EXERCISE REQUIREMENTS: Scan the material for the string "elbow" and copy out every line in which it occurs.

DATA LISTING:

++++++++++

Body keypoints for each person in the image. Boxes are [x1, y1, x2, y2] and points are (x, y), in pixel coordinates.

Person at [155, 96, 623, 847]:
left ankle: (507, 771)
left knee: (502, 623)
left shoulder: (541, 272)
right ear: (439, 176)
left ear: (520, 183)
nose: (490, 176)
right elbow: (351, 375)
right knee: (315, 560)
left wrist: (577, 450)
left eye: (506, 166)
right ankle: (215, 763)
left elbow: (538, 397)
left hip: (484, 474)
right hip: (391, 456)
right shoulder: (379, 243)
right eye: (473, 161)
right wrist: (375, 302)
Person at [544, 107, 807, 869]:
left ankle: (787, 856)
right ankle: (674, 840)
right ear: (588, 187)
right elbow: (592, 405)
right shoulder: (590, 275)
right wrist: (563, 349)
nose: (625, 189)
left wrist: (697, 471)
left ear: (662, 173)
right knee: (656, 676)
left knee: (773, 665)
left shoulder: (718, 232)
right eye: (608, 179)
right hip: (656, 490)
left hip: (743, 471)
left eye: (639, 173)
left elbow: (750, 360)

++++++++++

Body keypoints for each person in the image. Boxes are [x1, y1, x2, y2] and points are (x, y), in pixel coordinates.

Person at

++++++++++

TASK SOLUTION:
right elbow: (351, 375)
left elbow: (538, 397)
right elbow: (592, 405)
left elbow: (750, 360)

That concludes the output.